___ DOCUMENT PASSAGE

So thanks for having us out here. And it's always great to be out being able to tell the Air Canada story.

Wiley Griffiths

analyst
#5

Well, with that, maybe just to level set, why don't you kind of give the audience and the listeners a sense of just Air Canada at a high level as an airline, how would you describe it?

Amos Kazzaz

executive
#6

So Air Canada is actually, as of last week, celebrated its 85th anniversary. So a long-time carrier, which we would say is certainly the largest carrier in Canada, large franchise, large network, strong brand, worldwide reach, large Atlantic Pacific, South America, Caribbean and North America franchise. Part of the Star Alliance. So certainly, we're part of the founding members and Star celebrated its 25th anniversary. A modern, efficient fleet made up of very efficient MAXs, A220s, family of A321s. We have a product within a product, an airline with an airline, Rouge, which is a lower-cost leisure carrier focused on sun and leisure destinations. And then we have mainline products and very strong lounges, signature programs, concierge services. So both catering to high end and to the low end, leisure end of the business.

Wiley Griffiths

analyst
#7

As a Canadian, I know all that, but we've had a lot of U.S. airlines in here, so just wanted to level set. Maybe just, again, kind of we're speaking of airlines, it's been yes, it's been an interesting couple of years to say the least. What -- as you think about Air Canada's progression or maybe evolution through the pandemic in 2019, kind of where are you in that progression?

Amos Kazzaz

executive
#8

It was sadly, as you know, from Canada, Canada was locked down for nearly 2 years. And so our recovery, our grow back is certainly slower than we've seen here in the States from other U.S. carriers. We started -- if you look at 2021 activity, for the full year, we're going to be up 150% from 2021, but that's only will be 74% of 2019 capacity. If we look at third quarter, we'll be at about roughly almost 80% of 2019 activity. So certainly, it's been a slower buildup for Canada, again, given the lockdown. If you throw out the first quarter, essentially, we're beginning to ramp back up. And it's -- we're still probably 6 months behind U.S. carriers in terms of recovery, I would say, from 2019 levels.

______
___ GIVEN DATA

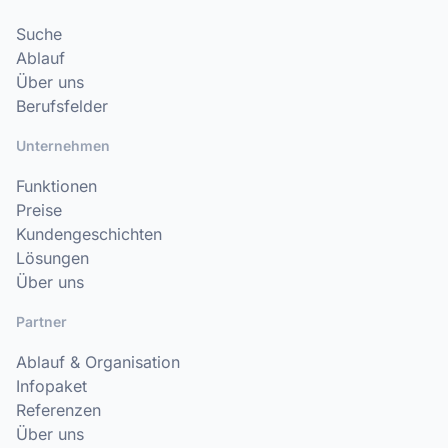
Suche
Ablauf
Über uns
Berufsfelder
Unternehmen
Funktionen
Preise
Kundengeschichten
Lösungen
Über uns
Partner
Ablauf & Organisation
Infopaket
Referenzen
Über uns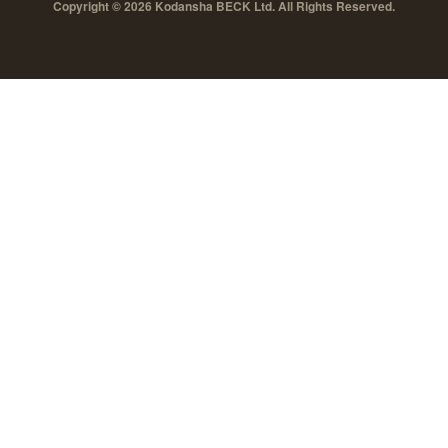
Copyright © 2026 Kodansha BECK Ltd. All Rights Reserved.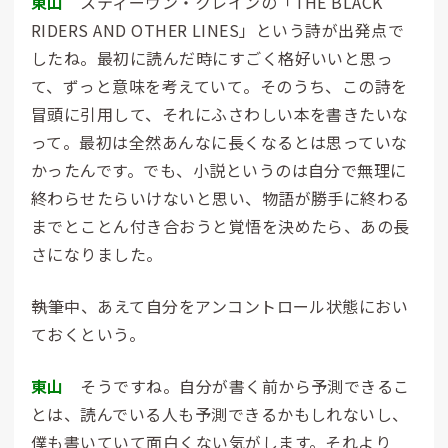
東山
スティーヴン・クレインの「THE BLACK
RIDERS AND OTHER LINES」という詩が出発点で
したね。最初に読んだ時にすごく格好いいと思っ
て、ずっと意味を考えていて。そのうち、この詩を
冒頭に引用して、それにふさわしい本を書きたいな
って。最初は全然あんなに長くなるとは思っていな
かったんです。でも、小説というのは自分で無理に
終わらせたらいけないと思い、物語が勝手に終わる
までとことん付き合おうと覚悟を決めたら、あの長
さになりました。
――執筆中、あえて自分をアンコントロール状態におい
ておくという。
東山
そうですね。自分が書く前から予測できるこ
とは、読んでいる人も予測できるかもしれないし、
僕も書いていて面白くない気がします。それより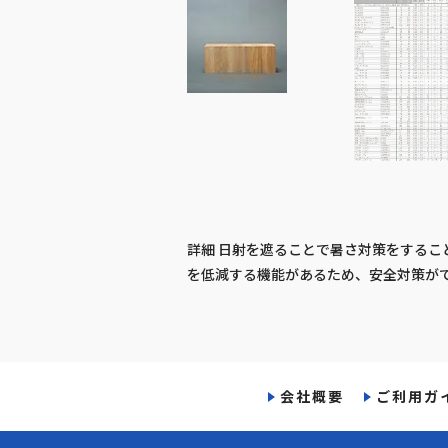
詳細 日射を遮ることで暑さ対策をするこ
を低減する機能があるため、安全対策ができ
会社概要
ご利用ガ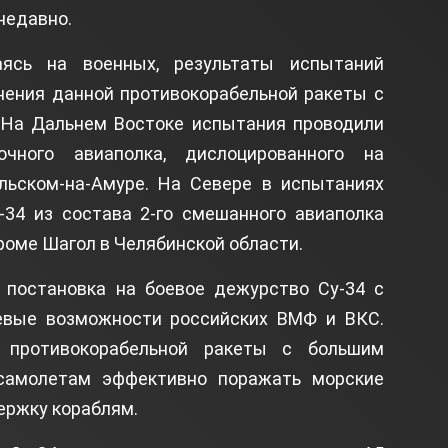
 недавно.
аясь на военных, результаты испытаний
нения данной противокорабельной ракеты с
На Дальнем Востоке испытания проводили
очного авиаполка, дислоцированного на
ьском-на-Амуре. На Севере в испытаниях
-34 из состава 2-го смешанного авиаполка
роме Шагол в Челябинской области.
 постановка на боевое дежурство Су-34 с
евые возможности российских ВМФ и ВКС.
 противокорабельной ракеты с большим
самолетам эффективно поражать морские
ержку кораблям.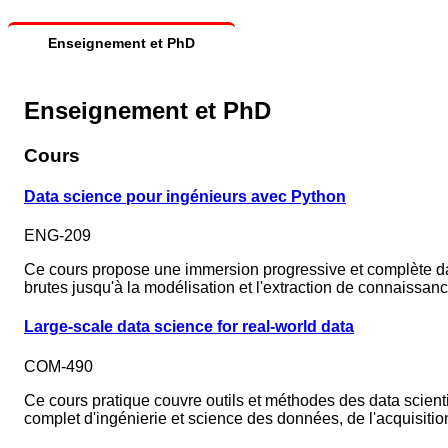
Enseignement et PhD
Enseignement et PhD
Cours
Data science pour ingénieurs avec Python
ENG-209
Ce cours propose une immersion progressive et complète dan
brutes jusqu'à la modélisation et l'extraction de connaissanc
Large-scale data science for real-world data
COM-490
Ce cours pratique couvre outils et méthodes des data scientis
complet d'ingénierie et science des données, de l'acquisition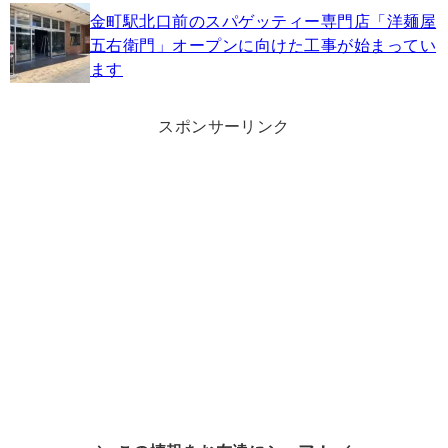
金町駅北口前のスパゲッティー専門店「洋麺屋
五右衛門」オープンに向けた工事が始まってい
ます
スポンサーリンク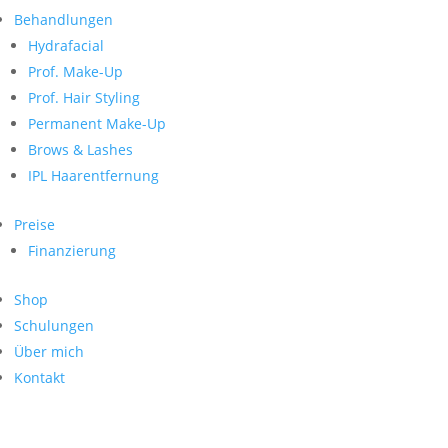
Neueste Kommentare
nach:
Behandlungen
Archiv
Hydrafacial
Kategorien
Prof. Make-Up
Prof. Hair Styling
Keine Kategorien
Meta
Permanent Make-Up
Brows & Lashes
Anmelden
Feed der Einträge
IPL Haarentfernung
Kommentar-Feed
WordPress.org
Preise
Search
Finanzierung
Suche
Archive
nach:
Shop
Kontakt
Schulungen
Impressum
Über mich
Datenschutz
Kontakt
© Hanadi Beauty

______

**PROBLEM SET:**
A - According to the Air Canada transcript, for how long was Canada locked down?
B - Translate this sentence from the Air Canada transcript into Spanish: "And so our recovery, our grow back is certainly slower than we've seen here in the States from other U.S. carriers."
C - Carry on the Air Canada transcript from the point where it stops.

**ACTIVITY ANSWERS:**
A - Nearly 2 years.

B - Y por eso nuestra recuperación, nuestro regreso al crecimiento, es sin duda más lenta de lo que hemos visto aquí en Estados Unidos en otras aerolíneas estadounidenses.

C -
Wiley Griffiths

analyst
#9

Okay. One of the strategic initiatives during the pandemic was rise higher. How would you describe that to the audience? I got a sense of it when you did the Investor Day earlier in the year, but how would you summarize that?

Amos Kazzaz

executive
#10

So what's higher for us is really elevating the business. And elevate the business in 4 probably key pillars dimensions, which we pivoted from what we had in '20 -- from the last decade of 4 key pillars, which was cost and revenue transformation. We had international expansion, customer engagement and culture change. And now what we've done is, we've taken all those dimensions, those pillars and have developed measures, processes, standards to take us really into that next level of performance. And the first one is fund our future. So for us funding our future is building a more profitable, cost-effective and sustainable business. Second one is reaching new frontiers. So it's leveraging our competitive strengths, expanding our international reach and for extending our network coverage and driving new revenue opportunities. Third dimension is elevate our customers. So I think as a customer, how do I elevate that. And it's basically setting up our teams to be able to provide superior service across the network. And we've made investments into -- in technology, innovation, loyalty, products and all those will come together in terms of being able to deliver superior service to our customers. We'd before focused on the hard spec, but now there's also the soft dimension to that. And the last one is lift each other up. And lifting each other up really builds on the foundation of Air Canada having the best employees in North America and in Canada as measured by Skytrax and building out that collaborative, inclusive, diverse culture that we have and elevating that even further to support each other in that whole process. And it's that culture that really got us through the pandemic and it's that culture that will propel us out of the pandemic in our recovery.

Wiley Griffiths

analyst
#11

Apart from rise higher, how has the pandemic -- I mean, I think the pandemic has shaped strategy for all the airlines in some way. There's been some lessons learned. There's been adaptations of either fleet strategy or mix or some of those have just been thrust upon the airline. How would you say Air Canada has reacted from a strategic perspective or a positioning perspective due to the pandemic?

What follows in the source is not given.